● **Task objective**
Repeat the lines of the listing below exactly, starting at the line that contains "left hip: (584, 906)" and running through the last line, both included, and only those.

● **Data for review**

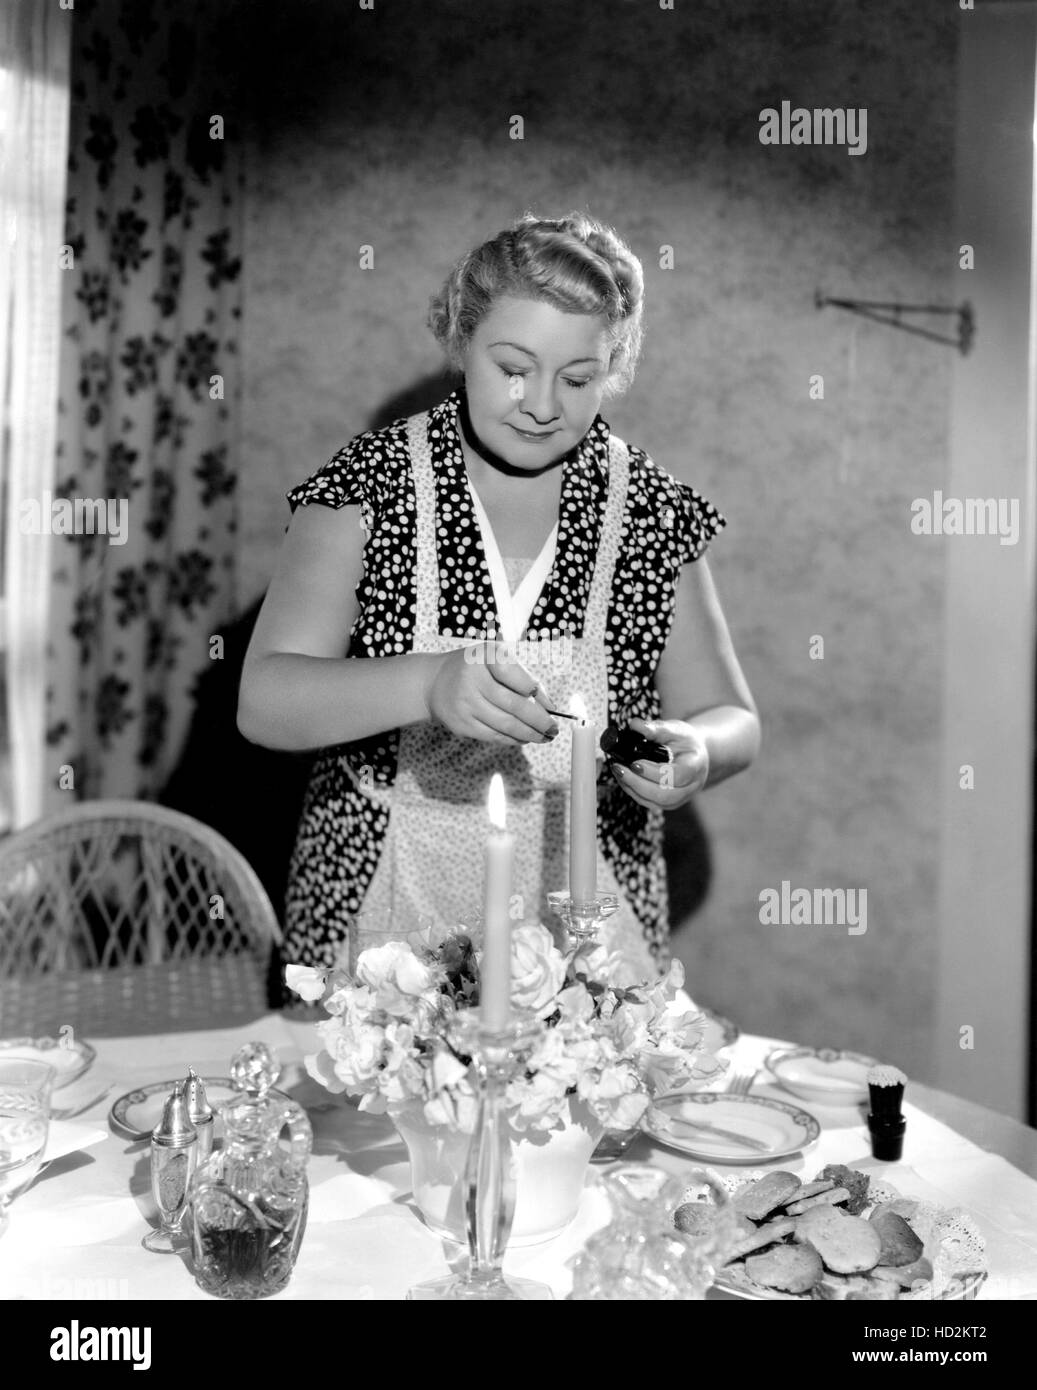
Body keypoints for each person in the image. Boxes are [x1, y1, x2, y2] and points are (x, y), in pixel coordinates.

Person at [238, 211, 760, 984]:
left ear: (613, 366)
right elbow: (265, 701)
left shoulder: (650, 509)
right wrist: (425, 683)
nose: (541, 403)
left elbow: (734, 719)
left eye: (577, 378)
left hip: (584, 906)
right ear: (459, 341)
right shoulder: (370, 483)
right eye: (512, 366)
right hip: (379, 901)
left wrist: (695, 751)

● **Task answer**
left hip: (584, 906)
right ear: (459, 341)
right shoulder: (370, 483)
right eye: (512, 366)
right hip: (379, 901)
left wrist: (695, 751)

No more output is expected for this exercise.